I stripped her down and let her paint, explaining that “Paint is only for big kids!” She was delighted. I’m working on being more “in the moment” with my kids. I left her clothes on the floor and the bags and the door. I stopped everything and and painted with her for a bit. It lasted through painting Sofia’s purple dress when Henry piped up.

I went to change him to find an epic poop explosion. I’m talking liquid stool dripping down his leg. He needed a bath but, I remembered the storm. I heard my mother’s voice in my head, “You can’t take a bath during a thunderstorm! You’ll get electrocuted!” But, I couldn’t leave my baby like this. The crap was settling in between his leg rolls. Oh, and I left the wipes I had just bought at Target in the car. That’ll teach me to be “in the moment.”

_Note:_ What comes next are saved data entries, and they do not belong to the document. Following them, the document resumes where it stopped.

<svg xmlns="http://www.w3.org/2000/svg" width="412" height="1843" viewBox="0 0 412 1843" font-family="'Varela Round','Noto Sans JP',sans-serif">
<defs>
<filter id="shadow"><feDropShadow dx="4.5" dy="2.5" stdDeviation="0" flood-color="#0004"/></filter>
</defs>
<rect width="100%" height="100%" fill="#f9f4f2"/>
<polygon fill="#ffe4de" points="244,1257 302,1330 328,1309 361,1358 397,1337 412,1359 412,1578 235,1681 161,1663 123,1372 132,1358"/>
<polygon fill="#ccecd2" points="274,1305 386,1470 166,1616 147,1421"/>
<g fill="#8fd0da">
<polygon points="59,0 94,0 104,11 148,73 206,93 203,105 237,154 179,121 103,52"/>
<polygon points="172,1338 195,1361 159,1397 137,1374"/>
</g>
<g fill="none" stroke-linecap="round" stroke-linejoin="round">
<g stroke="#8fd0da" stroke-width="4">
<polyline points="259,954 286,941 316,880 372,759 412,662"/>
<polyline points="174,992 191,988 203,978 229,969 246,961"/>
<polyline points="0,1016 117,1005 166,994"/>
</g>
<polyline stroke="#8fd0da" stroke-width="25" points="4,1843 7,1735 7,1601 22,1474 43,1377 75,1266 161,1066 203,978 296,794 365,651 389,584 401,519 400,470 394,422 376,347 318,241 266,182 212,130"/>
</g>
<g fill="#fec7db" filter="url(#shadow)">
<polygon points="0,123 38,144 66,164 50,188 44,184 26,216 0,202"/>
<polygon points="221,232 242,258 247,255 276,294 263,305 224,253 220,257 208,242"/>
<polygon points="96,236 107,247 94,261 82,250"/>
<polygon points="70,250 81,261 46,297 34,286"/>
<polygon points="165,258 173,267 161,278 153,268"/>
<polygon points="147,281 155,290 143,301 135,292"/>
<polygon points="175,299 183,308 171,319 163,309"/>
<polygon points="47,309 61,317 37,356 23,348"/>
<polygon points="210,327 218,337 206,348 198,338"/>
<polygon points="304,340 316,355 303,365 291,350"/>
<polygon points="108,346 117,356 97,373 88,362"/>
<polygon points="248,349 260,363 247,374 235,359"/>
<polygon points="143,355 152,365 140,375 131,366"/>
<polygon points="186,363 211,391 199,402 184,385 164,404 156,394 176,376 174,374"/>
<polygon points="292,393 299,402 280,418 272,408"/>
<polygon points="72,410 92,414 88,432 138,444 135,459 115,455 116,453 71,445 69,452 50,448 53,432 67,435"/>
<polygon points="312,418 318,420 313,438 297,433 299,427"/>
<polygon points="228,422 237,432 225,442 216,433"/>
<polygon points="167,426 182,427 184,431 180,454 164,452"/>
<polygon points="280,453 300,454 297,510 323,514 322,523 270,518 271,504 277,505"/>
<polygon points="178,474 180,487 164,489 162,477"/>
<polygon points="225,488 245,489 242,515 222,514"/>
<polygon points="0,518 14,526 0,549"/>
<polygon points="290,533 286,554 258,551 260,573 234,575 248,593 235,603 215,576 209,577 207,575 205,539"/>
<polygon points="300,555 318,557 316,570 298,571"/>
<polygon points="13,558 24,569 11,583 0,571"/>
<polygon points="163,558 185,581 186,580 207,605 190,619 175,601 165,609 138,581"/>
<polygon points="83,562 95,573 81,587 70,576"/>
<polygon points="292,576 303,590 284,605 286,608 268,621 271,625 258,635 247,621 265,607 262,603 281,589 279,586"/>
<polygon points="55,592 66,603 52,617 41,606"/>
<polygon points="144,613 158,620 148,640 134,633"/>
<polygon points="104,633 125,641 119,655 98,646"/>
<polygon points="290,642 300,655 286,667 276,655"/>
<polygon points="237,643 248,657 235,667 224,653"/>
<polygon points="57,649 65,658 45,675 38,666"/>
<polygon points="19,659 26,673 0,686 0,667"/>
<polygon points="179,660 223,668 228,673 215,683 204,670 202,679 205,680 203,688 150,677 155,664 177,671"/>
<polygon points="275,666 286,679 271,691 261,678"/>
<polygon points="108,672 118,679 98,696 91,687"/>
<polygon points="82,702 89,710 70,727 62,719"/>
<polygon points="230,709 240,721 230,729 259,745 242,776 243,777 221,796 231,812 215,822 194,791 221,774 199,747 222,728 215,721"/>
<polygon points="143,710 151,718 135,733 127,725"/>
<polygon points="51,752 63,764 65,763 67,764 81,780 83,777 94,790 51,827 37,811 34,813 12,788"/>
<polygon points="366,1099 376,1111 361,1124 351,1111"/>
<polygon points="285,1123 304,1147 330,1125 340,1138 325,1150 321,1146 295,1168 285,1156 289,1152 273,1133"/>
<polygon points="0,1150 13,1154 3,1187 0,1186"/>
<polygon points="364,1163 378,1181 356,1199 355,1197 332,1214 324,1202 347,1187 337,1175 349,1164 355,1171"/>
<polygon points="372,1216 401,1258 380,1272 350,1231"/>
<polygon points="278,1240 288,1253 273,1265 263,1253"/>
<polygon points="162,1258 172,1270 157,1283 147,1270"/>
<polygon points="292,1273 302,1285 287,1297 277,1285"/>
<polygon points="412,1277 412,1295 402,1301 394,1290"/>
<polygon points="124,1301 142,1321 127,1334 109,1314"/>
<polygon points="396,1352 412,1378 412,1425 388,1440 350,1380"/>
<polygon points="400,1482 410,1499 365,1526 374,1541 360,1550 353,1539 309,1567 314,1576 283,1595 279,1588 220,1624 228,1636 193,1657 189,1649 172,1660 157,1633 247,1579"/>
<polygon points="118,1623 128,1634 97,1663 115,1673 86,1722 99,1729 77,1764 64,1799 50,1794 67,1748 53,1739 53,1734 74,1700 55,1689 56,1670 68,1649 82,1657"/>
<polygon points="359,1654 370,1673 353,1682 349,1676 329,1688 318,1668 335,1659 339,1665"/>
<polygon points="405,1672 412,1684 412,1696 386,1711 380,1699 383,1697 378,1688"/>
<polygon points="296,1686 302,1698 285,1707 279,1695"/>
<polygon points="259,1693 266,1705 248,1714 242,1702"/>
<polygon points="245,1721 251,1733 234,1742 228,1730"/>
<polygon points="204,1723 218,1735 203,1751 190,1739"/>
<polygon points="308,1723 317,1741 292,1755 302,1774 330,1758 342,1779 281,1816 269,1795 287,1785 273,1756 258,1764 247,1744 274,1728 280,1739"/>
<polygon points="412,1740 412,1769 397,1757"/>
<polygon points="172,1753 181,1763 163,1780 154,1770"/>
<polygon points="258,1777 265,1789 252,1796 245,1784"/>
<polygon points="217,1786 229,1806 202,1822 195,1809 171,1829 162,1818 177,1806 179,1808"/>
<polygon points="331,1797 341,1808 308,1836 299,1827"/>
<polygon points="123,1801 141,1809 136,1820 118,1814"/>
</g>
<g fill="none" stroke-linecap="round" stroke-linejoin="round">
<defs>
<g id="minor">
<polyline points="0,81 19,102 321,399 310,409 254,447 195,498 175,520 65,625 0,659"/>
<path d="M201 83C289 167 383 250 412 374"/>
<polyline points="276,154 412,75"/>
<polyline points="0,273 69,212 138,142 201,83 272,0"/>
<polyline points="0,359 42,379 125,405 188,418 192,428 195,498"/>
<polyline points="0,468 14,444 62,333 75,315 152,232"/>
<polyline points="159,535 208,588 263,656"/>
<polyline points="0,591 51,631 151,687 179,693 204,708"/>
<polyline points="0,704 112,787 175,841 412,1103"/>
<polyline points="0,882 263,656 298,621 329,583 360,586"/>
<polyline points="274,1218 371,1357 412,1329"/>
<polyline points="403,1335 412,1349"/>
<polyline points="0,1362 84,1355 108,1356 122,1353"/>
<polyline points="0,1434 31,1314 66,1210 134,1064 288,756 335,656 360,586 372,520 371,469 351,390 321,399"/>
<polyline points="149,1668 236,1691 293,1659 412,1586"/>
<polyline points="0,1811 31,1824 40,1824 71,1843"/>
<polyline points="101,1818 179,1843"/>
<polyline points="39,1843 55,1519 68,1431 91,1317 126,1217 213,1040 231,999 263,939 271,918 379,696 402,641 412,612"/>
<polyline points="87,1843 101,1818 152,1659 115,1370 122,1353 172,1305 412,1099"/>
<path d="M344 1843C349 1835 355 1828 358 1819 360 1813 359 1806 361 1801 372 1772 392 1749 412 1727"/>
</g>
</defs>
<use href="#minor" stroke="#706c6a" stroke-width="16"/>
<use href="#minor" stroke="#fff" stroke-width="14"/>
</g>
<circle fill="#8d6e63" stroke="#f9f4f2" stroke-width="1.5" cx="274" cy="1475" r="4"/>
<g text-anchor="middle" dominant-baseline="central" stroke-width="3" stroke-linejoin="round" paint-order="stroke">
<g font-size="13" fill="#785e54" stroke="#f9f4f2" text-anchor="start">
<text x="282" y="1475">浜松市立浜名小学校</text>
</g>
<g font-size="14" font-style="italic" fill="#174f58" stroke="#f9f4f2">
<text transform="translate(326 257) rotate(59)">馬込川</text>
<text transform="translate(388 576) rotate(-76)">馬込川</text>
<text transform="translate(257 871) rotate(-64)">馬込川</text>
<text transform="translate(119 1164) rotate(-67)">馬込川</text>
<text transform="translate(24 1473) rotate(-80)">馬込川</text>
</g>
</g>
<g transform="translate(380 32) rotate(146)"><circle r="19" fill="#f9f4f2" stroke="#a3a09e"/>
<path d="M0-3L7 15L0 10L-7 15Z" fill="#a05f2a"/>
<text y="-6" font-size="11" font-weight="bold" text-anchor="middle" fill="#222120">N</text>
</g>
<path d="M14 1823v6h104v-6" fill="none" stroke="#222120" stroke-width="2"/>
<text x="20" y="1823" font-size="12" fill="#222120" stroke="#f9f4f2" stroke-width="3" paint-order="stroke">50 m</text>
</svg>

I looked outside. It hadn’t actually thundered that I had heard, just rain. I said, “Charlotte, keep painting, I’ll be right back. I need to wash Henry.” I said anti-electrocution prayers as I shuffled my sticky little shit nugget upstairs. Okay, no lightning, no thunder. We’d be okay. I didn’t submerge him. I put him in his little bath seat and just poured water on him. I kept him away from the faucet as if lightning would shoot through it and kill us all. I think I saw that in a movie once. I prayed more as I quickly scrubbed him. It was a terrifying 2 or 3 minutes.

He was dry and clean. I took him down for his lunch. We have just started solids and he got to try squash today. I wanted to feed him right when we got home, but I was all “in the moment.” So, naturally this happened moments after I bathed him:

henry squash

I went to the car and got the wipes. I wasn’t going to go to the trouble and risk death by electrified bath water for the second time in one afternoon. I still haven’t heard any thunder or seen any lightning, so I keep telling myself the threat was minimal and I’m not a careless  endangerment to my child. I look forward to the squash poop I’ll get to clean tomorrow, hopefully without shocking anyone.